Quando esses criminosos chegam numa nova região, a principal maneira de humilhar aquela comunidade indefesa é justamente atacar suas mulheres, não importa a idade que elas tenham. O ginecologista, aliás, compara o estupro como uma arma de destruição em massa: “Vivemos num mundo que perde todas as suas referências de humanidade. E, pior, não vemos nenhuma reação no plano internacional contra esses crimes que ocorrem todos os dias.”
Anos de sofrimento
Desafortunadamente, a história parece se repetir em terras congolesas: há pouco mais de um século, a busca desenfreada pela borracha para fabricar os pneus dos primeiros carros motivou um verdadeiro banho de sangue na região. À época, o Congo era uma propriedade privada do rei Leopoldo II (1835 – 1909), da Bélgica. As políticas criadas pelo sanguinário monarca causaram a morte de 1 a 15 milhões de pessoas durante as primeiras décadas do século 20.
Voltando aos nossos tempos de hoje, Mukwege percebeu, ao longo do tempo, que recuperar a saúde das vítimas não era suficiente.
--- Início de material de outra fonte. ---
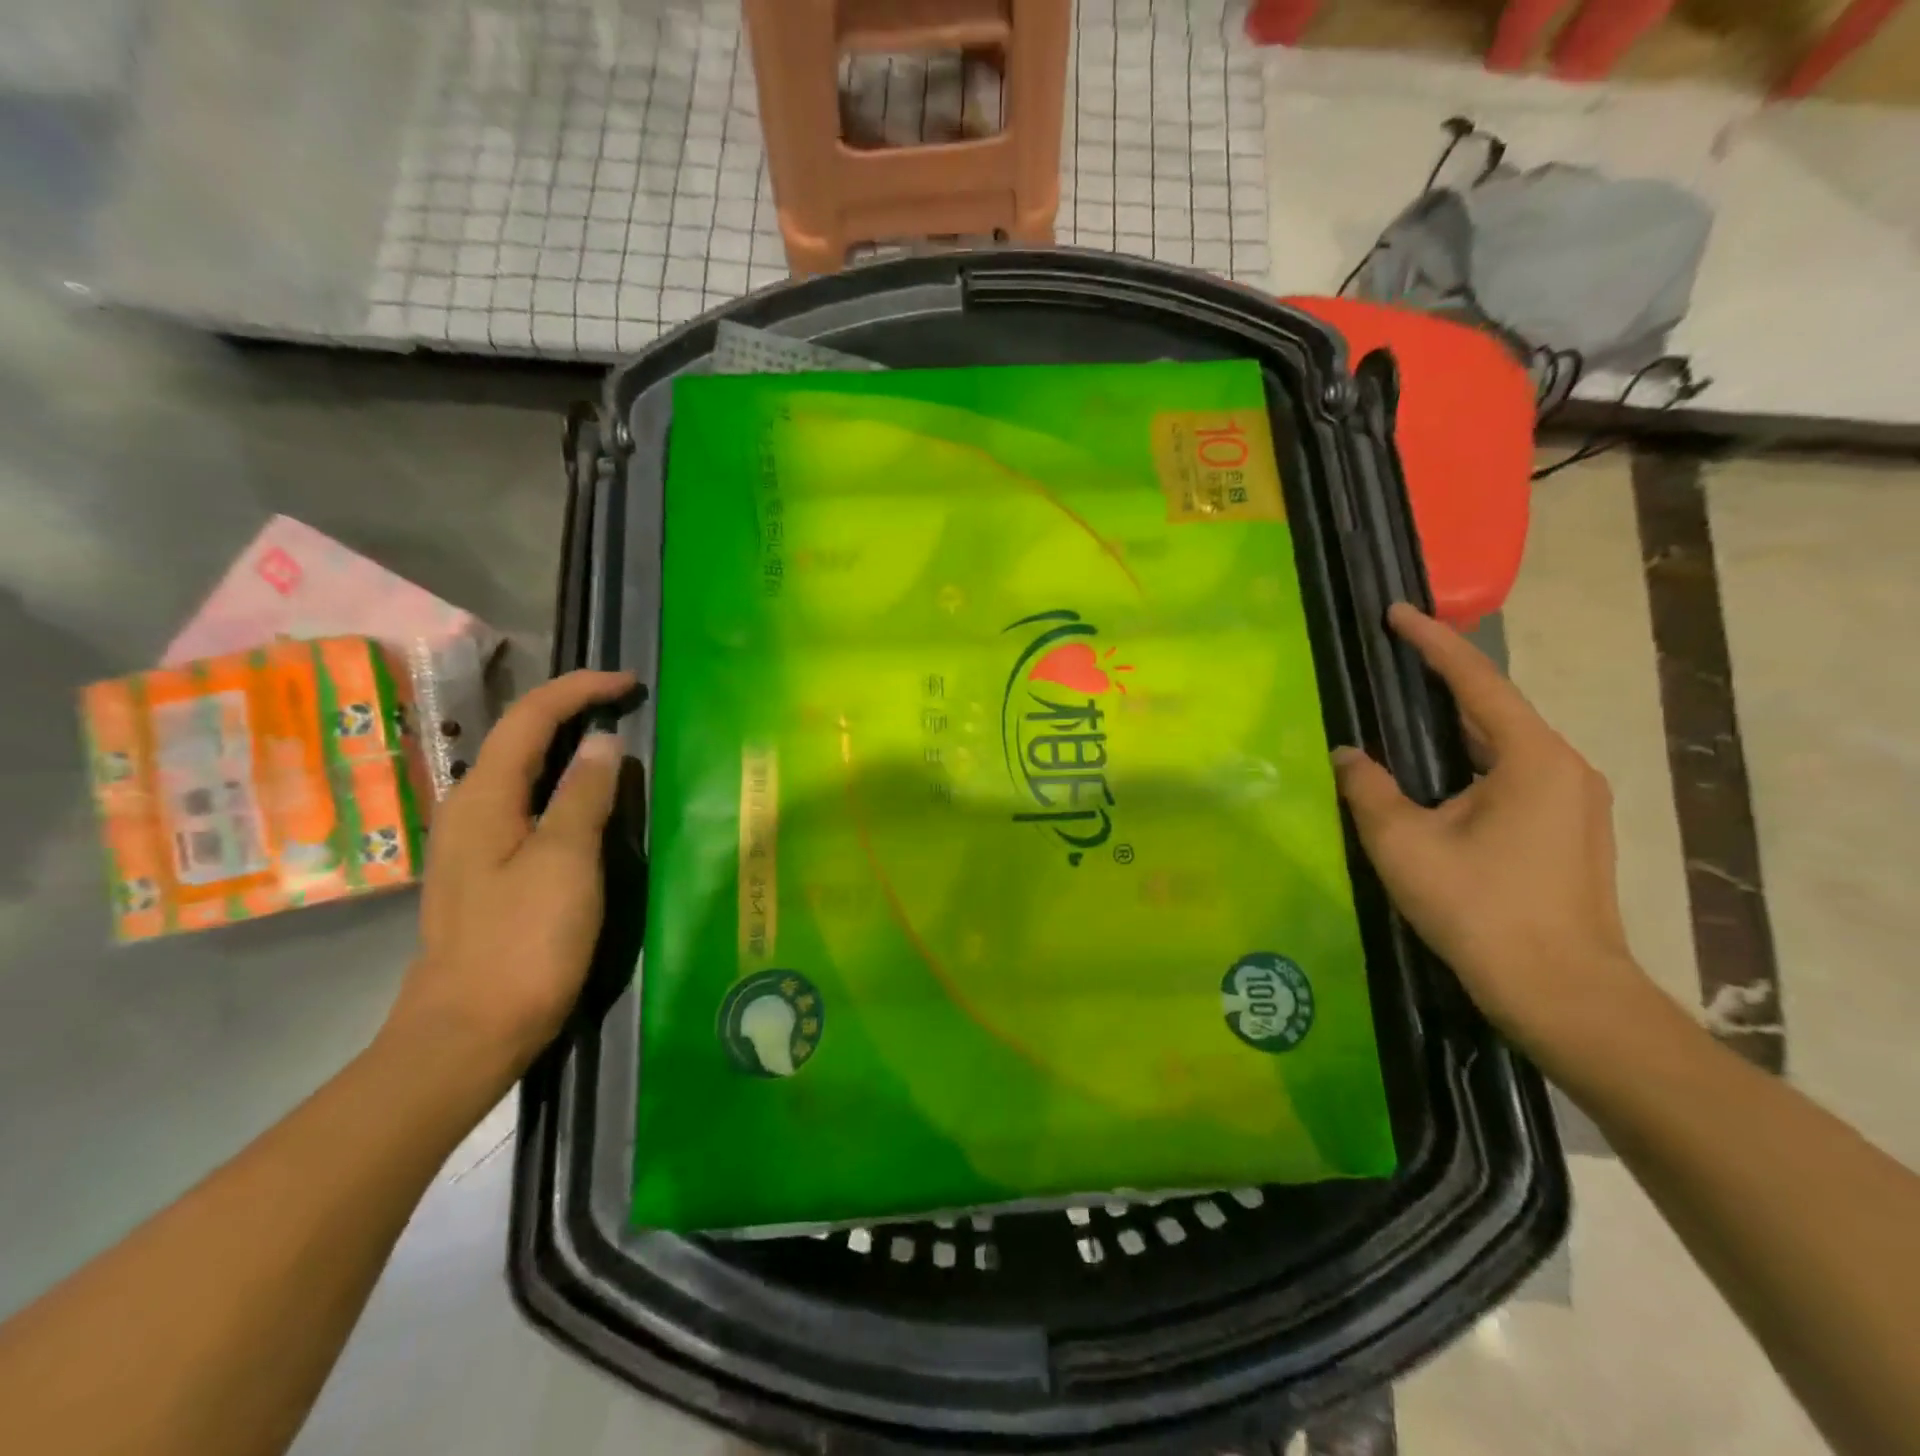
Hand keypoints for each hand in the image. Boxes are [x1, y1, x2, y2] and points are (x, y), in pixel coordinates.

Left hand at [386, 670, 636, 1083]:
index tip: (631, 684)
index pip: (531, 717)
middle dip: (573, 710)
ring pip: (525, 772)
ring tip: (618, 743)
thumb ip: (584, 796)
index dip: (580, 689)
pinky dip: (564, 786)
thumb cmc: (522, 943)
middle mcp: (470, 808)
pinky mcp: (490, 871)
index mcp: (483, 797)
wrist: (468, 1033)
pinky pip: (530, 806)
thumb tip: (604, 744)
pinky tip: (591, 803)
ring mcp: (476, 842)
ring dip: (569, 747)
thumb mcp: (564, 862)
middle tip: (628, 706)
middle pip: (521, 738)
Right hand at [1331, 605, 1648, 1063]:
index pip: (1477, 682)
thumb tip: (1347, 754)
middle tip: (1395, 659)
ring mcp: (1576, 803)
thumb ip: (1368, 789)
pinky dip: (1472, 760)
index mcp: (1532, 759)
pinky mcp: (1570, 833)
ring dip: (1458, 724)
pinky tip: (1440, 775)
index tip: (1397, 612)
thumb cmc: (1481, 909)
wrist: (1563, 994)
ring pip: (1505, 746)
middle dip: (1445, 681)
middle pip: (1496, 709)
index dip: (1433, 643)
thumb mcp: (1404, 844)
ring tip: (1409, 713)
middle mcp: (1565, 768)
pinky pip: (1514, 775)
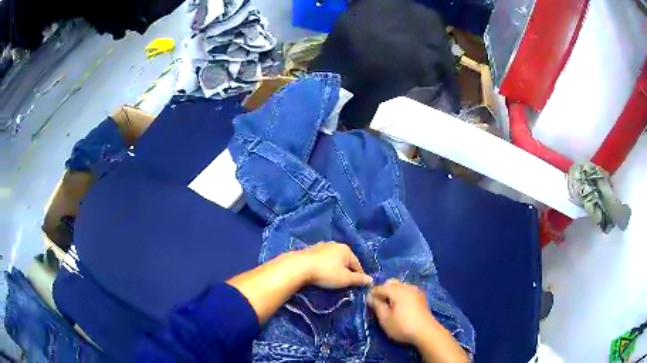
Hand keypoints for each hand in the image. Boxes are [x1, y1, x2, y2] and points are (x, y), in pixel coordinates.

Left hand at [300, 242, 372, 288]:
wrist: (299, 266)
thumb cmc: (326, 272)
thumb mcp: (345, 279)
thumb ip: (359, 279)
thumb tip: (371, 280)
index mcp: (346, 250)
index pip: (358, 264)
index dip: (360, 276)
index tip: (359, 286)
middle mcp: (335, 245)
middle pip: (346, 260)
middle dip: (347, 271)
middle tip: (346, 283)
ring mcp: (322, 246)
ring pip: (334, 259)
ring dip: (335, 268)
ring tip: (333, 279)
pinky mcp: (311, 250)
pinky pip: (323, 259)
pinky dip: (325, 266)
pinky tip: (322, 272)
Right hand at [366, 279, 438, 344]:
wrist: (426, 332)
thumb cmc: (402, 326)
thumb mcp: (385, 319)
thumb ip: (376, 305)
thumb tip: (369, 297)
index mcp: (397, 290)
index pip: (379, 287)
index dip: (372, 295)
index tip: (368, 305)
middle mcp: (407, 286)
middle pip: (390, 283)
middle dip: (383, 291)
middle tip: (379, 305)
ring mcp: (416, 291)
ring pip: (400, 286)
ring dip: (392, 293)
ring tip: (389, 307)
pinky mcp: (421, 297)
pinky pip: (407, 290)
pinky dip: (401, 295)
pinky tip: (400, 307)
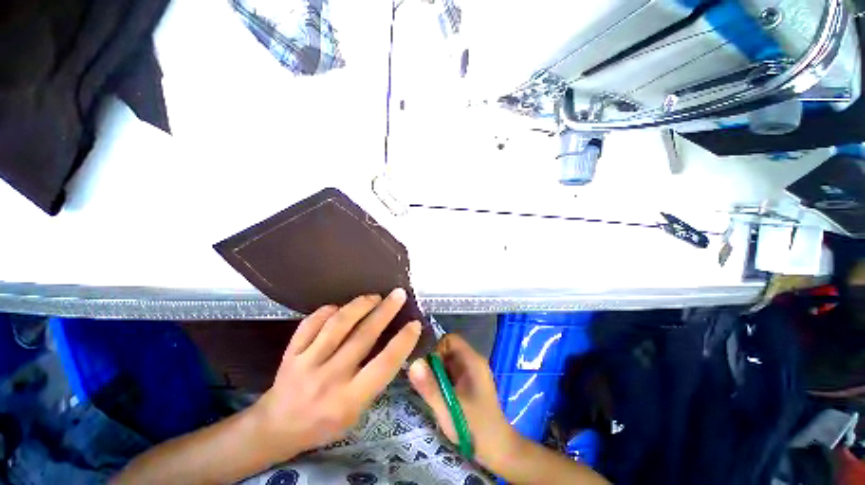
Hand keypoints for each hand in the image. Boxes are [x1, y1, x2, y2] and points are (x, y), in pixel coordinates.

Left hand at [252, 289, 421, 460]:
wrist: (276, 428)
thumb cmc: (324, 424)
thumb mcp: (356, 413)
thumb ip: (373, 380)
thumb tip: (392, 345)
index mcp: (349, 400)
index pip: (384, 365)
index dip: (403, 342)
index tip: (415, 324)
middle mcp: (329, 379)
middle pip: (363, 337)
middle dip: (385, 311)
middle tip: (399, 294)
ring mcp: (306, 363)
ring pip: (337, 325)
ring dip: (360, 306)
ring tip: (374, 297)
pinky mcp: (290, 352)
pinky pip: (312, 323)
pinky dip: (328, 311)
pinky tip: (340, 307)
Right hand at [408, 334, 521, 470]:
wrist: (498, 450)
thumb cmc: (475, 428)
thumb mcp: (448, 408)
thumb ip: (430, 386)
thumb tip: (413, 363)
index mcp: (472, 361)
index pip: (450, 340)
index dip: (436, 350)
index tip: (427, 370)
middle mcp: (473, 362)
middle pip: (448, 350)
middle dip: (434, 364)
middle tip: (426, 384)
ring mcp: (472, 372)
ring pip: (448, 362)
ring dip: (437, 374)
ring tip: (431, 392)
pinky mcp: (470, 383)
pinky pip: (451, 373)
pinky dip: (443, 381)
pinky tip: (440, 397)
Apesar de curadas dos ferimentos, as mulheres que recebiam alta eram ignoradas pela sociedade, que não enxergava mais nelas a capacidade de integrar aquele grupo.
Foi por isso que o Hospital de Lermera abriu duas novas frentes de trabalho: primeiro, criou uma equipe de psicólogos e psiquiatras que trabalha a parte emocional das pacientes e as ajuda na superação dos traumas. Segundo, um grupo de assistentes sociais, ativistas e advogados auxilia as vítimas a buscarem a devida reparação na justiça. “Elas deixam de enxergar a culpa nelas mesmas e passam a acusar seus agressores”, diz o médico.
É óbvio que um trabalho tão relevante incomodou muita gente poderosa. Em 2012, Denis Mukwege foi alvo de um atentado terrorista alguns dias após fazer um discurso na Organização das Nações Unidas (ONU), em que denunciou muitos desses grupos criminosos. Ele escapou ileso, mas um de seus assistentes morreu no episódio.
Uma guerra silenciosa
E olha que essa realidade do Congo não está tão longe assim de nós aqui no Brasil. Uma pesquisa do Instituto Datafolha feita a pedido do Fórum Brasileiro de Segurança Pública aponta que 27,4% das brasileiras já sofreram algum tipo de violência. Sim, uma em cada quatro mulheres passou por alguma agressão em nosso país.
Em outro levantamento, o Instituto de Pesquisa Econômica Aplicada mostra que, entre 2011 e 2014, 69,9% dos estupros cometidos no Brasil foram com crianças e adolescentes. No geral, 15% desses atos criminosos foram praticados coletivamente e 25% dos autores eram conhecidos pela vítima. Dados tão lamentáveis parecem se repetir nos Estados Unidos, na Ucrânia, no Iraque, no Sudão…
Diante de tanta calamidade nos quatro cantos do mundo, Mukwege levanta uma bandeira contra a masculinidade tóxica. “Todos nós temos a obrigação de lutar contra a desigualdade de gênero, que está por trás de todos esses males. Na maioria dos países, a mulher é vista como um objeto que nós homens podemos descartar quando quisermos.
Precisamos incentivar que elas se tornem líderes em suas áreas para um dia alcançarmos uma sociedade mais igualitária.” Uma lição valiosa de um ser humano notável.